Лишь 3 сентября 1909 года он вновь навестил Москву. В город он не приехал, а заехал – по пути к ближайшему другу Черткову, жившему в подмосковном Крекшине. И если бы в это самое Крекшино можно было бы попасть прямо из Ясной Поляны, то, вероятно, Москва не увидела бы писателя и в этот, последний, раз.
Толстой, не баловавший Первопрестольную вниманием так долго, вызвал своим неожиданным появлением фурор. Хорошо, что газеты не прознали об этом заранее, иначе ему не дали бы прохода уже на Курском вокзале. Но народ все равно собрался, в том числе и сам Чертков с сыном, оставившим для нас свидетельства встречи. Откуда-то взялась ветхая старушка, похлопавшая писателя по спине, пожелав при этом ему здоровья. Носильщик, бросив вещи, побежал поближе поглазеть на того самого графа Толстого.

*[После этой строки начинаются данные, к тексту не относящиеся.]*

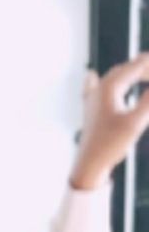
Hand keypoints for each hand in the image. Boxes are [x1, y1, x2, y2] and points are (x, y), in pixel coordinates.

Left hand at [70, 54, 148, 189]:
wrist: (88, 165)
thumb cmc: (111, 145)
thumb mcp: (135, 123)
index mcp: (109, 87)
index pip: (137, 66)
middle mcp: (98, 88)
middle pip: (125, 69)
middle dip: (144, 67)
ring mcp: (92, 99)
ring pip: (113, 78)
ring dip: (130, 73)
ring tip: (145, 74)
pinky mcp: (91, 110)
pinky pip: (97, 88)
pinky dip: (107, 82)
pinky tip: (91, 77)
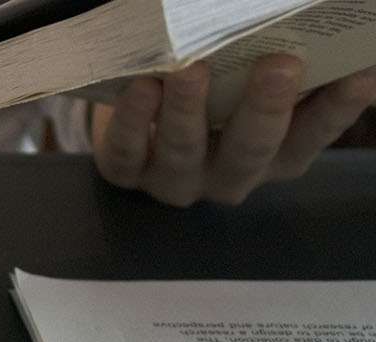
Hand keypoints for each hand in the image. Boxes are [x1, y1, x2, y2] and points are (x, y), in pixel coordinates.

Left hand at [92, 56, 375, 206]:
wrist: (135, 107)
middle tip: (280, 64)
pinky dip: (133, 121)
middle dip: (267, 107)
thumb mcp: (250, 75)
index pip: (314, 134)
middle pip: (252, 150)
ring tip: (192, 69)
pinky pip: (126, 154)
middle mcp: (229, 175)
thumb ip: (284, 57)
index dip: (338, 108)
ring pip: (185, 152)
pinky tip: (142, 87)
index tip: (360, 75)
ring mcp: (175, 180)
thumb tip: (332, 27)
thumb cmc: (211, 88)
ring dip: (189, 109)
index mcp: (275, 154)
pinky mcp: (124, 171)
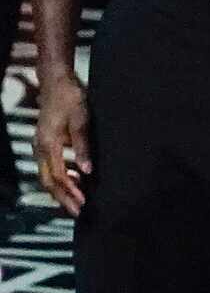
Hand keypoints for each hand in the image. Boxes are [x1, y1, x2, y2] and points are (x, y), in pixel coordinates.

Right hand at [35, 73, 91, 215]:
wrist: (56, 81)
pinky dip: (60, 177)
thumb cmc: (70, 97)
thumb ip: (82, 146)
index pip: (59, 177)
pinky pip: (49, 166)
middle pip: (49, 181)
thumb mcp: (80, 120)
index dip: (70, 192)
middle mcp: (40, 148)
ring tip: (76, 201)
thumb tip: (87, 170)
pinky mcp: (44, 142)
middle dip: (63, 198)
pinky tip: (74, 180)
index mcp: (49, 144)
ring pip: (47, 175)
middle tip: (78, 212)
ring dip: (61, 190)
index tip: (83, 204)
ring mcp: (40, 145)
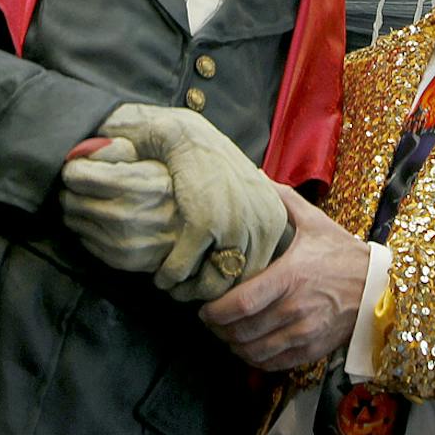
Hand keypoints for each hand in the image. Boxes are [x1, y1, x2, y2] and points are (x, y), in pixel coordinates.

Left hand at [59, 138, 177, 272]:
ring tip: (95, 201)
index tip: (79, 166)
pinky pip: (82, 240)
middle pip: (68, 198)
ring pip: (72, 220)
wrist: (199, 230)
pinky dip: (87, 228)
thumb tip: (84, 147)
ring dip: (78, 208)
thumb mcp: (153, 159)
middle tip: (83, 184)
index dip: (74, 167)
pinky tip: (104, 220)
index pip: (76, 174)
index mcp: (133, 184)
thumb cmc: (173, 187)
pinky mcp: (119, 259)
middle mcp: (125, 215)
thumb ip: (117, 148)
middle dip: (71, 188)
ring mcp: (121, 241)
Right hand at [96, 104, 288, 302]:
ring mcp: (233, 224)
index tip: (212, 288)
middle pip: (240, 283)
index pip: (261, 272)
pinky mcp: (202, 222)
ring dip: (189, 293)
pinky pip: (183, 267)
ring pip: (213, 283)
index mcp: (274, 219)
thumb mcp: (249, 198)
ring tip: (174, 290)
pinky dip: (169, 276)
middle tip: (190, 297)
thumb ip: (253, 231)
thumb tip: (245, 273)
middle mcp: (260, 224)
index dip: (235, 286)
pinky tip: (160, 276)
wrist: (187, 137)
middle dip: (212, 296)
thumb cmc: (213, 169)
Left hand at [200, 187, 368, 371]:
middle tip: (210, 320)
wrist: (381, 287)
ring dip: (233, 345)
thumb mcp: (315, 222)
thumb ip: (283, 199)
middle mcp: (295, 309)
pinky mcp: (312, 350)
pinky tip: (248, 348)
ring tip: (226, 334)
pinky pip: (273, 363)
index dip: (215, 311)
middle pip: (242, 330)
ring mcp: (304, 333)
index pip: (242, 303)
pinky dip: (255, 359)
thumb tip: (255, 175)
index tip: (203, 307)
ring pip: (254, 351)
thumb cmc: (344, 254)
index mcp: (290, 277)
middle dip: (219, 329)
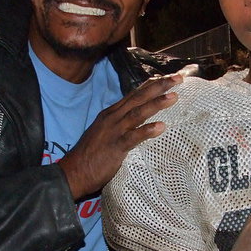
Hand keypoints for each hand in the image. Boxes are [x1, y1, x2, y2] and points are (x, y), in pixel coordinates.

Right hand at [58, 73, 181, 199]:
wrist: (73, 172)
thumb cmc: (91, 155)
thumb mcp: (106, 133)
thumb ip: (121, 124)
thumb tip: (138, 121)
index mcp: (111, 113)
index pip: (134, 94)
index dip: (151, 85)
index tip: (168, 77)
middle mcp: (113, 118)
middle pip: (138, 98)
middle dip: (159, 87)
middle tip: (178, 78)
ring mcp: (114, 131)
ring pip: (138, 113)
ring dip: (156, 104)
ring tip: (174, 97)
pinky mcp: (115, 147)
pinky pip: (133, 137)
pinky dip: (147, 130)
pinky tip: (161, 126)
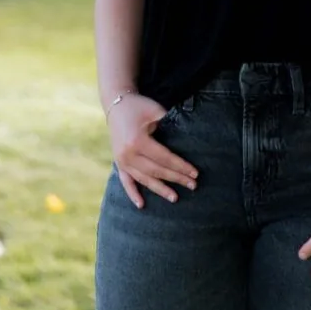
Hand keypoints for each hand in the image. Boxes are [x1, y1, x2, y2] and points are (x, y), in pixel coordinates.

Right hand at [107, 94, 198, 208]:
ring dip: (160, 189)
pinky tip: (142, 205)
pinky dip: (133, 194)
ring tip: (175, 198)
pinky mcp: (118, 162)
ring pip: (143, 179)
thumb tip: (189, 139)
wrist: (116, 104)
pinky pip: (125, 181)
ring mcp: (121, 160)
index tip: (194, 173)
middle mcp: (127, 154)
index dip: (180, 166)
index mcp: (137, 141)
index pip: (164, 158)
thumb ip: (170, 125)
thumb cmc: (139, 106)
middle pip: (156, 171)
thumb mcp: (155, 111)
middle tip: (192, 185)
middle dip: (176, 178)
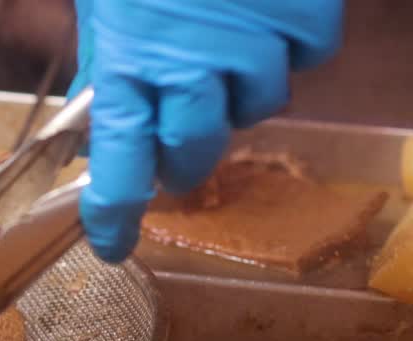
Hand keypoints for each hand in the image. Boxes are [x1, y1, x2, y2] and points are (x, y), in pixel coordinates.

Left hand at [69, 0, 342, 261]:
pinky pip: (307, 56)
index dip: (116, 214)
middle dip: (184, 155)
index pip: (120, 163)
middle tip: (177, 133)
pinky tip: (264, 10)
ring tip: (222, 41)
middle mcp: (190, 66)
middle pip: (197, 153)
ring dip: (239, 89)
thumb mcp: (107, 14)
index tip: (112, 245)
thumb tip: (104, 138)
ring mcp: (253, 43)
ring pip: (258, 108)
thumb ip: (109, 77)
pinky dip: (290, 41)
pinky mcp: (304, 14)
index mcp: (130, 65)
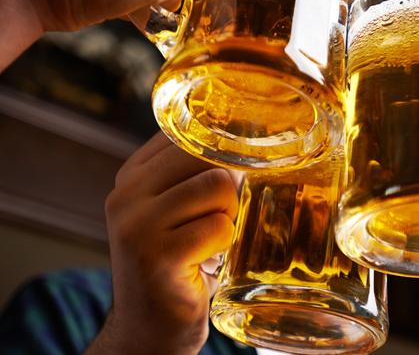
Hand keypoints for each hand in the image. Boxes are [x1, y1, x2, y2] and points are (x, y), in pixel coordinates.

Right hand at [91, 133, 238, 354]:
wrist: (148, 329)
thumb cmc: (176, 263)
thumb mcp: (174, 209)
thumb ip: (194, 173)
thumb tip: (249, 141)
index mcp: (132, 175)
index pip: (190, 134)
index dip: (222, 153)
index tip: (227, 180)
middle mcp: (126, 193)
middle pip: (208, 155)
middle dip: (230, 186)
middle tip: (220, 218)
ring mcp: (136, 225)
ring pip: (218, 186)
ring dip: (230, 216)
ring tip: (212, 240)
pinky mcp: (156, 256)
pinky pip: (220, 227)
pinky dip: (227, 245)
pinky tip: (207, 261)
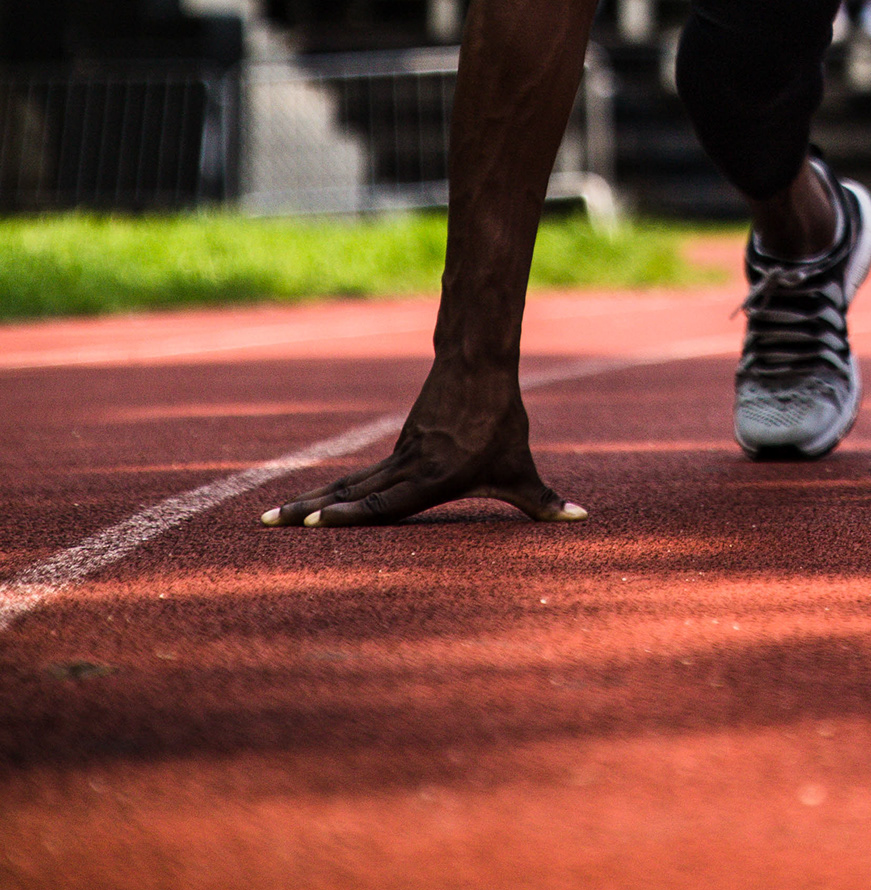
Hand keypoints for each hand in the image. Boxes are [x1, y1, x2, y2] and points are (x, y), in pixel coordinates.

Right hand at [261, 362, 586, 529]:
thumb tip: (582, 520)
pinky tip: (309, 504)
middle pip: (350, 491)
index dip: (351, 513)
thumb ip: (544, 501)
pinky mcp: (396, 447)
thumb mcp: (521, 467)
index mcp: (432, 477)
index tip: (316, 522)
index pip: (385, 501)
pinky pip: (357, 473)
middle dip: (309, 512)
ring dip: (310, 500)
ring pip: (347, 480)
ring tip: (271, 519)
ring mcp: (396, 455)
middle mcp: (406, 466)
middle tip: (267, 525)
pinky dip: (330, 490)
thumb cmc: (501, 420)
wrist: (479, 364)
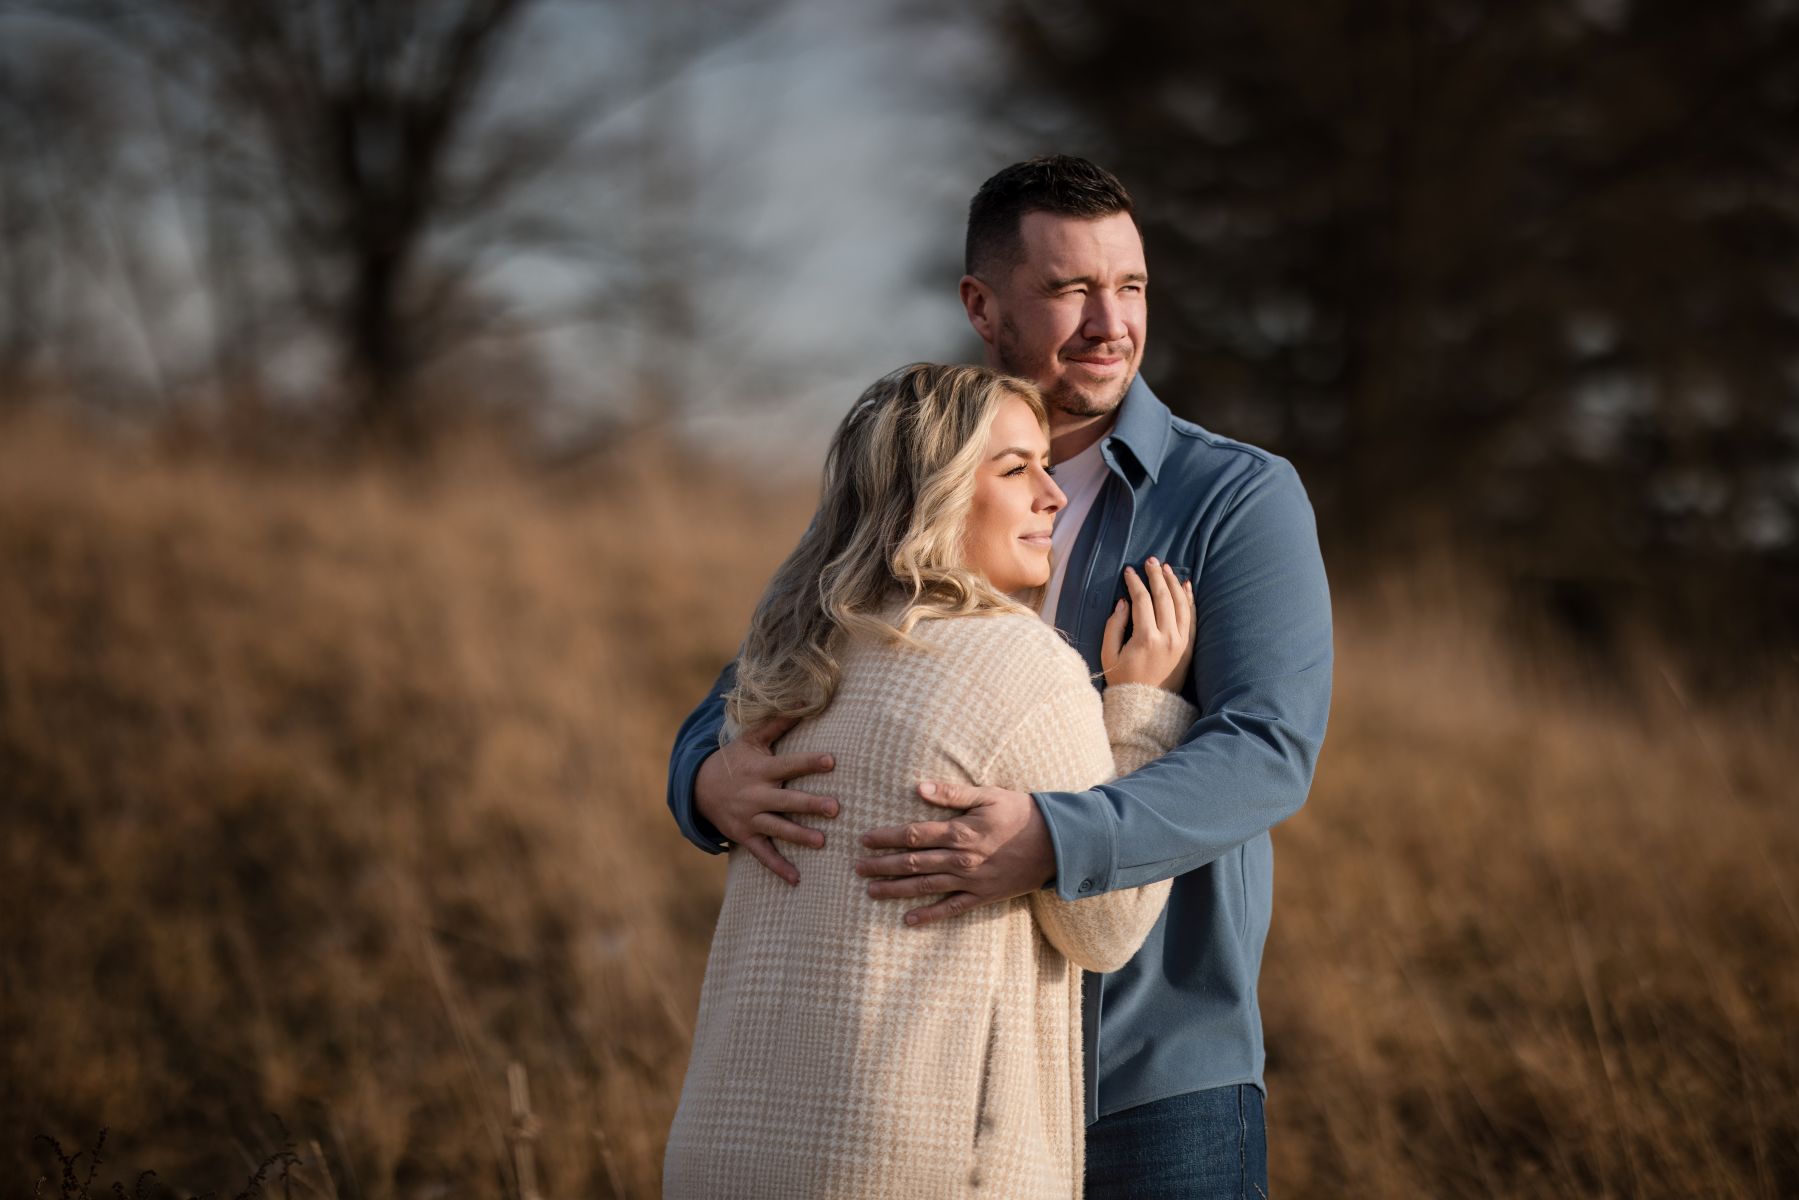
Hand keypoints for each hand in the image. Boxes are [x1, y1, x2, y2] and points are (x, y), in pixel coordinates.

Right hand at [694, 715, 837, 886]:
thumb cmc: (735, 759)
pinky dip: (779, 867)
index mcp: (762, 769)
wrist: (698, 788)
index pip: (789, 764)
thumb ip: (779, 722)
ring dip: (799, 835)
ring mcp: (750, 817)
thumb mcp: (751, 738)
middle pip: (787, 800)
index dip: (809, 762)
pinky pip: (763, 854)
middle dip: (810, 804)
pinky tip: (797, 879)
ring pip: (777, 828)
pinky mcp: (745, 836)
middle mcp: (756, 794)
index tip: (832, 760)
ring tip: (821, 842)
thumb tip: (805, 699)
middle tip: (835, 808)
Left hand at [854, 782, 1053, 925]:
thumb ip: (952, 793)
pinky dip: (929, 915)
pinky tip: (908, 920)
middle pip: (913, 863)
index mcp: (960, 831)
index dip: (886, 837)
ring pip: (925, 887)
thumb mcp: (988, 794)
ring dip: (895, 889)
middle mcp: (961, 859)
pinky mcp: (982, 896)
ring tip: (870, 891)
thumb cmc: (1021, 813)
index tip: (864, 838)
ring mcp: (970, 881)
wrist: (1057, 844)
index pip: (913, 835)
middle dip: (882, 865)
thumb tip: (918, 787)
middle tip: (857, 867)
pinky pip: (951, 909)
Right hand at [1101, 557, 1194, 691]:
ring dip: (1173, 583)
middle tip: (1151, 560)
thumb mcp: (1109, 655)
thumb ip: (1114, 626)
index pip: (1142, 600)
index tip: (1129, 571)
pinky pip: (1192, 618)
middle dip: (1156, 575)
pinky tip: (1185, 585)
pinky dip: (1189, 599)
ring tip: (1166, 568)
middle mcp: (1167, 638)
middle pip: (1164, 597)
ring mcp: (1181, 642)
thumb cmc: (1123, 681)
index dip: (1135, 583)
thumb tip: (1123, 602)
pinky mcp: (1189, 648)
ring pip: (1181, 604)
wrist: (1146, 708)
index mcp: (1146, 639)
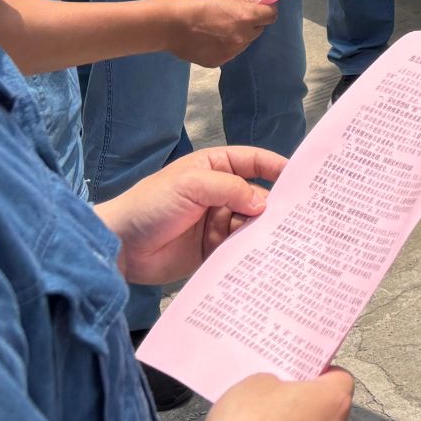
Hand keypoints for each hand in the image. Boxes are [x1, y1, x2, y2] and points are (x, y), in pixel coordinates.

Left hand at [95, 145, 285, 284]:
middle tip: (301, 218)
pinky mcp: (212, 250)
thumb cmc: (151, 205)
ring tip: (286, 242)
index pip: (253, 162)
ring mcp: (217, 223)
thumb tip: (264, 202)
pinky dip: (250, 252)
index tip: (302, 179)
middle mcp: (220, 194)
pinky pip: (238, 249)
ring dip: (263, 232)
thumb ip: (230, 189)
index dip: (277, 167)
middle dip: (274, 206)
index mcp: (214, 169)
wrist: (118, 247)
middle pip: (257, 197)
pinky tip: (265, 258)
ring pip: (250, 225)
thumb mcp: (191, 186)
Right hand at [157, 0, 275, 67]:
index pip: (271, 15)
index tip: (260, 8)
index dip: (267, 11)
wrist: (169, 26)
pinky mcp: (219, 62)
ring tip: (219, 28)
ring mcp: (231, 52)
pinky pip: (230, 52)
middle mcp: (242, 37)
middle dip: (251, 23)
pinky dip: (226, 46)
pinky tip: (210, 39)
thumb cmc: (195, 6)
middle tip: (234, 17)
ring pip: (244, 42)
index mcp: (245, 18)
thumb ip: (244, 2)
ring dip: (239, 36)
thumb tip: (260, 3)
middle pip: (257, 30)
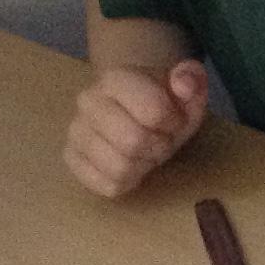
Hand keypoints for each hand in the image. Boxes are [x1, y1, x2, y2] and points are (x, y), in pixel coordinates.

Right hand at [64, 60, 207, 197]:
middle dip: (159, 146)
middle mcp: (88, 101)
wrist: (134, 108)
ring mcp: (76, 131)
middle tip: (161, 139)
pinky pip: (107, 185)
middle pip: (133, 142)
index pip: (154, 111)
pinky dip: (128, 181)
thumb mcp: (187, 89)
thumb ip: (192, 80)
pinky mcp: (72, 159)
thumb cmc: (163, 102)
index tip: (174, 119)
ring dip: (143, 165)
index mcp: (115, 78)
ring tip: (145, 150)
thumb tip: (183, 83)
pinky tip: (131, 164)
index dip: (174, 122)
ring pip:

Толстой приехал в другую Москву, ошеломившую его своими многоэтажными доходными домами, трамваями, телефоном, уличными электрическими фонарями. «Без лошадей ездят, в трубку разговаривают», – изумлялся Лев Николаевич. По дороге с вокзала он все удивлялся, почему не поехали до Хамовников на трамвае. «В трамвай с багажом нельзя», – объяснили ему.
Уже на следующий день, спозаранку, по старой привычке отправился Лев Николаевич в город, дошел до Пречистенки. Хотел, как всегда, помочь незнакомой прохожей. Какой-то дворник обругал его: «Что не в свое дело мешаешься. Ступай отсюда». Видно, московские дворники за восемь лет успели подзабыть графа. Вернувшись в Хамовники, Лев Николаевич, по воспоминаниям Гольденвейзера, поставил диагноз Москве двадцатого века: «Люди здесь так же изуродованы, как природа». А вот андреевский памятник Гоголю, что стоял тогда в начале одноименного бульвара, Толстой похвалил: «Мне нравится: очень значительное лицо».